Making Health Insurance Choice Work

Russ Christman commenting on an earlier post wants to know what we get if we not only mandate that everyone carry health insurance but also restrict their choice of plans to moderately comprehensive insurance which leaves consumers expenses. in the event of illness, at levels that they can afford.

And the answer to this would be that health insurance would become a very boring business indeed. Any insurer that did not actually produce medical care would be limited to trying to contract for high quality low cost medical services, administering payments more efficiently and so on.

It would look almost the same as single payer where the government handles everything.

At the same time this does represent a significant restriction on free choice and part of the population would find that options that they favor, that would be no insurance or High Deductible plans, were no longer available. To quote the immortal champion of freedumb, Dan Hinnah from a thread in the NY Times:

The conflict is between individual rights, to determine what risks we want to take, and the needs of society to insure health care risk.

In this case, it makes sense for single young people to forgo health insurance in favor of other priorities. It seems wrong to force them to buy health insurance to lower the average cost for everyone else.
And Wonks Anonymous does like single young people and thinks that restricting their choices and making them pay for health care for geezers like Wonks Anonymous is not cool. Therefore he has thought very carefully about a plan that would enable these young people to have their choice and behave responsibly at the same time.

Because there is a basic problem here.
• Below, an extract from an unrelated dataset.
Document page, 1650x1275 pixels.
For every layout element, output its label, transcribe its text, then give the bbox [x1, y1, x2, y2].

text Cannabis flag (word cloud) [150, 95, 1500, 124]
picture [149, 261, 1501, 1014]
Even after almost a century of exposure to the brilliant thought of Ayn Rand, we have not yet become a really objectivist society. Much as Wonks Anonymous might favor the idea, you cannot get a Medic Alert bracelet that says: I read Atlas Shrugged. In the event of illness please check my bank balance before treating me.

Like it or not, society will scrape you up off the sidewalk and try to save your life. As a responsible citizen you should make preparations to pay the bill. When you do not carry insurance, you are really opting to self insure and, as an insurer, you need to carry adequate reserves to cover potential claims.

If you were a real insurer, carrying many policies written for folks just like you, your reserves could be tiny.
Because, on average, folks like you only rarely have high medical expenses the average medical expenses for a large group of folks like you would be small.

But you are an individual and cannot really depend on the law of averages. Prudent reserves here would need to cover a serious illness and accident. Wonks Anonymous is not an actuary but he would guess that you would need at least several hundred thousand dollars in a secure - that would be low yield - account earmarked for medical expenses.

Unless you are a CEO or the child of a CEO complete self insurance is not an option.
So how about catastrophic insurance? Here you choose to self insure for most medical expenses but purchase a stop-loss policy that covers you for medical expenses above say $5,000 or $6,000.

Here your reserves would be significantly lower since your maximum liability would be the amount of the deductible. Because you are an individual you would nevertheless need to carry the amount of the deductible in your secure - that would be low yield - Health Savings Account.

If you cannot come up with the deductible for your health insurance on short notice you are only pretending to be responsible and self-sufficient. You hope that you will not get sick and you know that society will save you sorry posterior if you do.

And it does not end here: Very many of us have chosen to pay for fairly comprehensive group health insurance even when the short run gains were minimal or nonexistent. Now when you get sick it is likely that, after years of smugly commenting on our foolishness and lack of individual initiative, you will want to join the comprehensive insurance pool that you have heretofore scorned.

Of course, by the time that you opt to join you will be nothing but a liability, a burden on the responsible citizens who have been paying in to the comprehensive insurance pool. Your arrival will only add injury to years of insult.

If you want to self insure you should be ready to stick by that decision no matter what. Wonks Anonymous would allow you the option of no coverage or catastrophic coverage, provided that you took steps to accumulate adequate reserves to cover your lifetime medical expenses.

So as not to prevent choice entirely Wonks Anonymous would be prepare to allow all the dear young people who wanted to self insure to make annual contributions to their secure - that would be low yield - Health Savings Accounts equal to amount of their deductible. The Health Savings Account could only be spent on health care until the dear young person became eligible for Medicare. If, at that time that they became eligible for Medicare, the dear young person was show to have any chronic conditions caused by earlier neglect of health care in their youth the Health Savings Account would be forfeit to help pay for these conditions.

So Wonks Anonymous does believe in choice, provided that it is responsible.